§ **Instructions for the task**: The expected result is a word-for-word copy of the entries, minus any pictures.

§ **Rendered page images**:

+---+

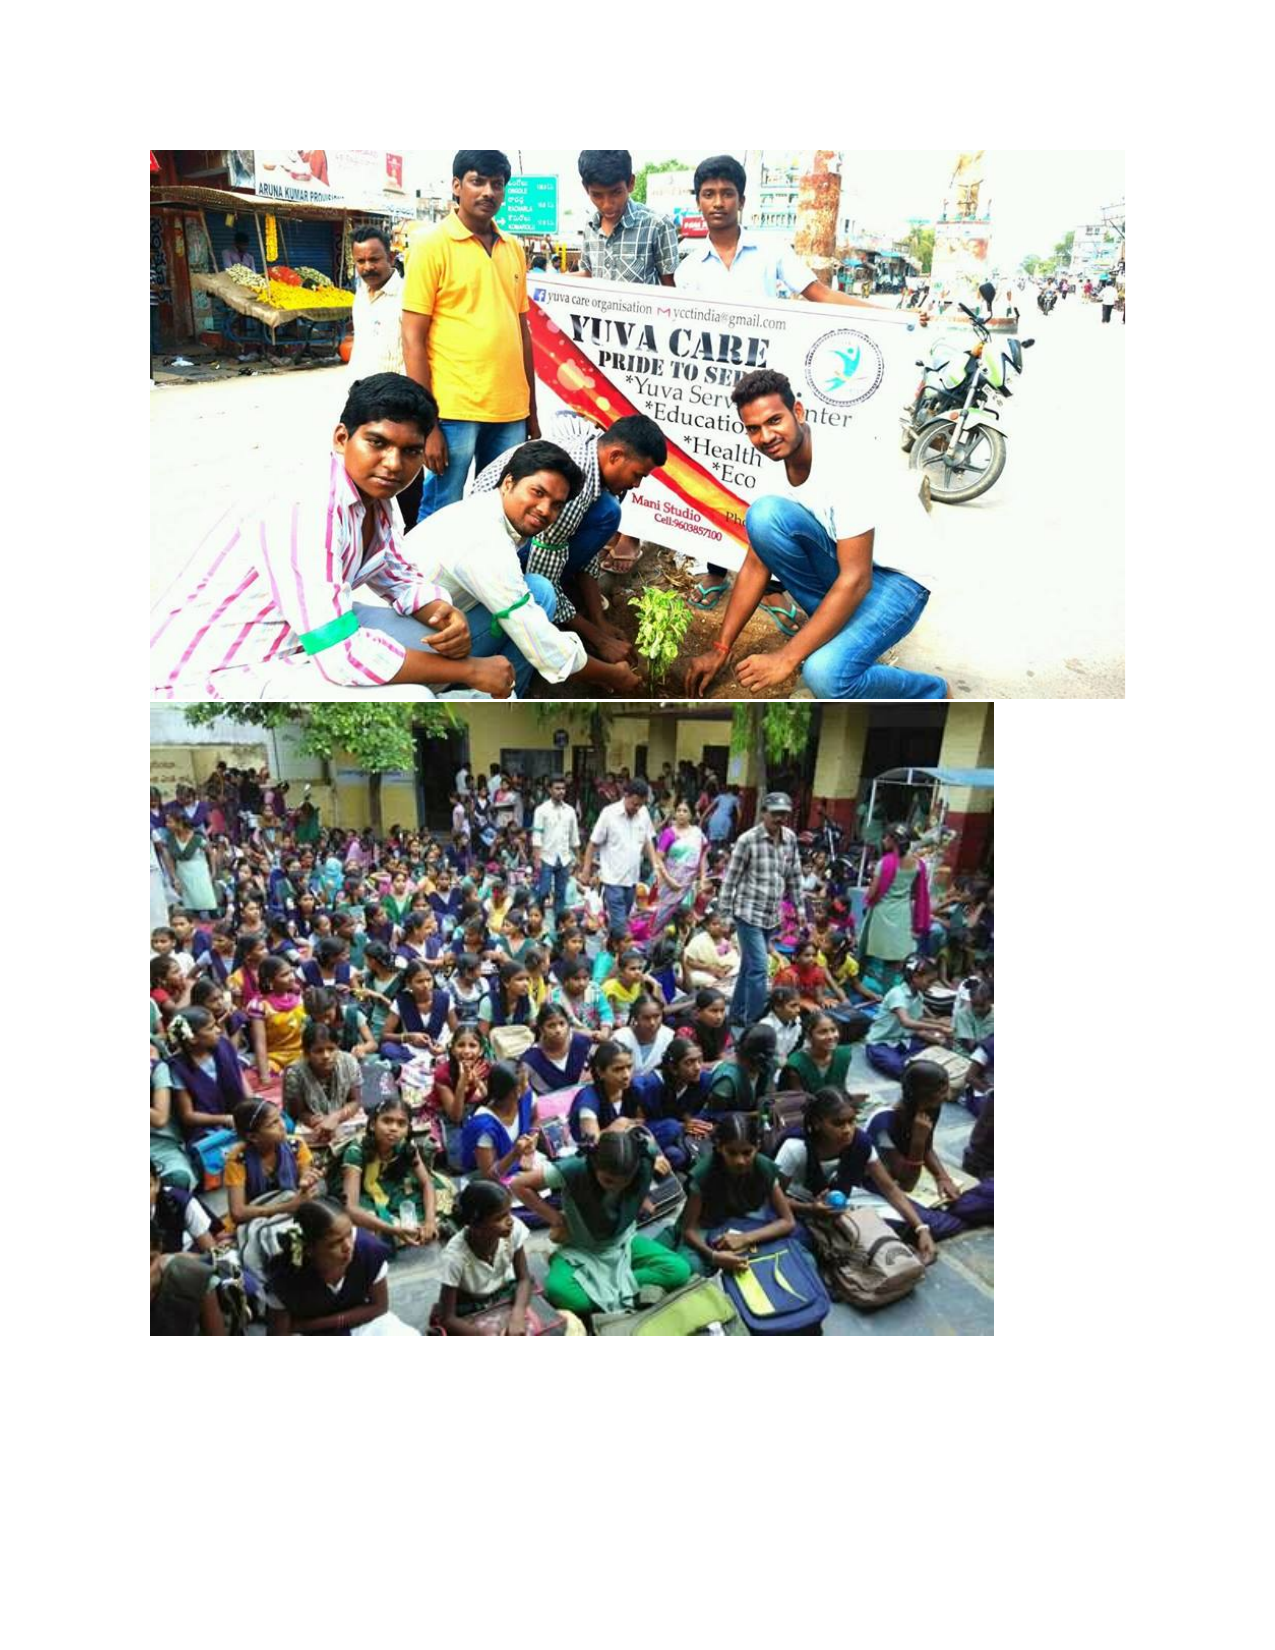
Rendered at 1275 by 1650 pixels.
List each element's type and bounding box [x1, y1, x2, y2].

picture [150, 150, 1125, 699]
picture [150, 702, 994, 1336]
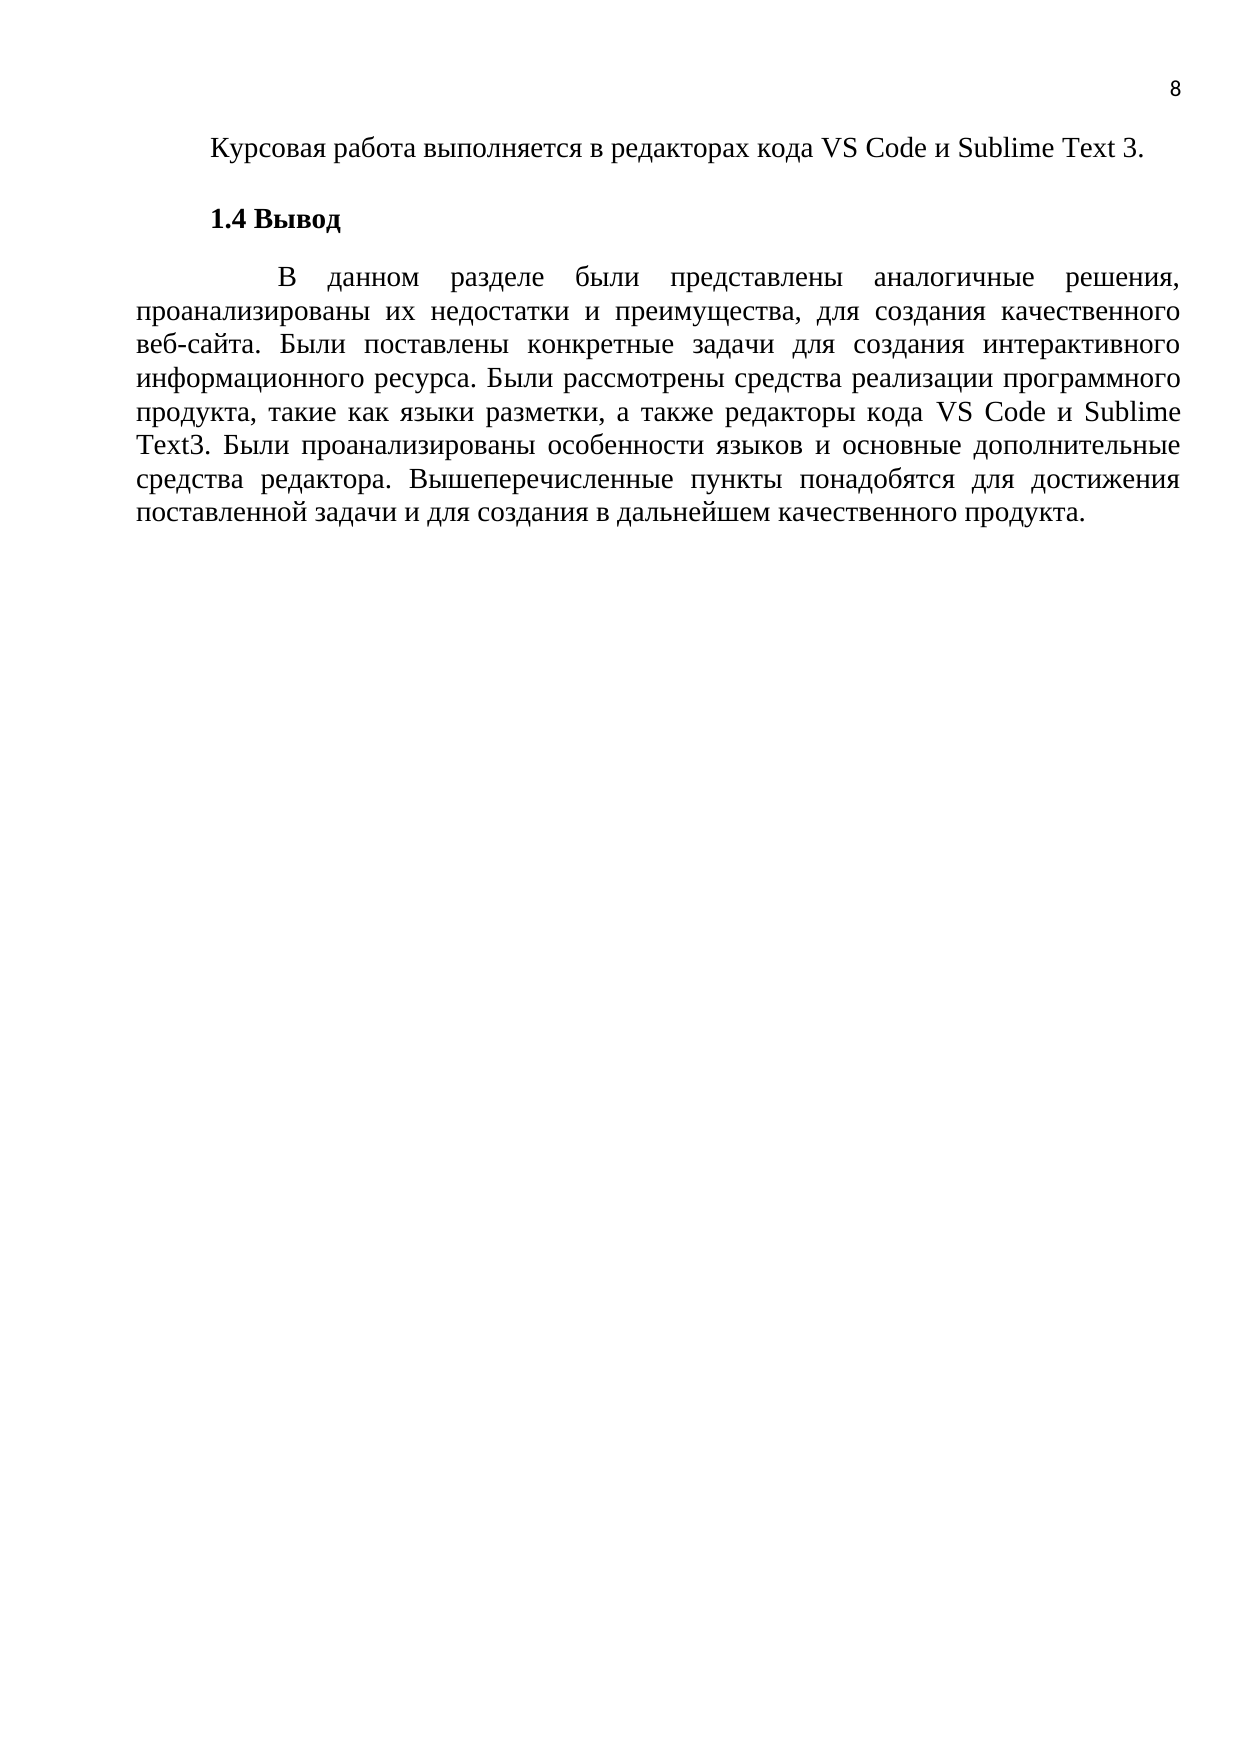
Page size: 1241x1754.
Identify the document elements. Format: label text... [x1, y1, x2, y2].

text В данном разделе были представлены аналогичные решения, проанализированы их недостатки и преимущества, для создания качественного веб-сайта. Были поставлены конкретные задачи для создания интерактивного информационного ресурса. Были рассмотрены средства реализации программного продукта, такие как языки разметки, а также редакторы кода VS Code и Sublime Text3. Были проанализированы особенности языков и основные дополнительные средства редактора. Вышеперечисленные пункты понадобятся для достижения поставленной задачи и для создания в дальнейшем качественного продукта. [136, 259, 1181, 528]
subtitle 1.4 Вывод [136, 201, 1181, 234]
text Курсовая работа выполняется в редакторах кода VS Code и Sublime Text 3. [136, 130, 1181, 163]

+---+

§ **Written solution**:
Rendered at 1275 by 1650 pixels.
List each element's type and bounding box [x1, y1, x2, y2].

picture [150, 150, 1125, 699]
picture [150, 702, 994, 1336]
Page size: 1241x1754.
Identify the document elements. Format: label text... [x1, y1, x2, y2].

text В данном разделе были представлены аналогичные решения, проанализированы их недостатки и преимущества, для создания качественного веб-сайта. Были поставлены конкретные задачи для создания интерактивного информационного ресурса. Были рассмотрены средства реализации программного продукта, такие как языки разметки, а также редакторы кода VS Code и Sublime Text3. Были проанализированы особенности языков и основные дополнительные средства редактора. Вышеперечисленные пункты понадобятся для достижения поставленной задачи и для создания в дальнейшем качественного продукта. [136, 259, 1181, 528]
subtitle 1.4 Вывод [136, 201, 1181, 234]
text Курсовая работа выполняется в редакторах кода VS Code и Sublime Text 3. [136, 130, 1181, 163]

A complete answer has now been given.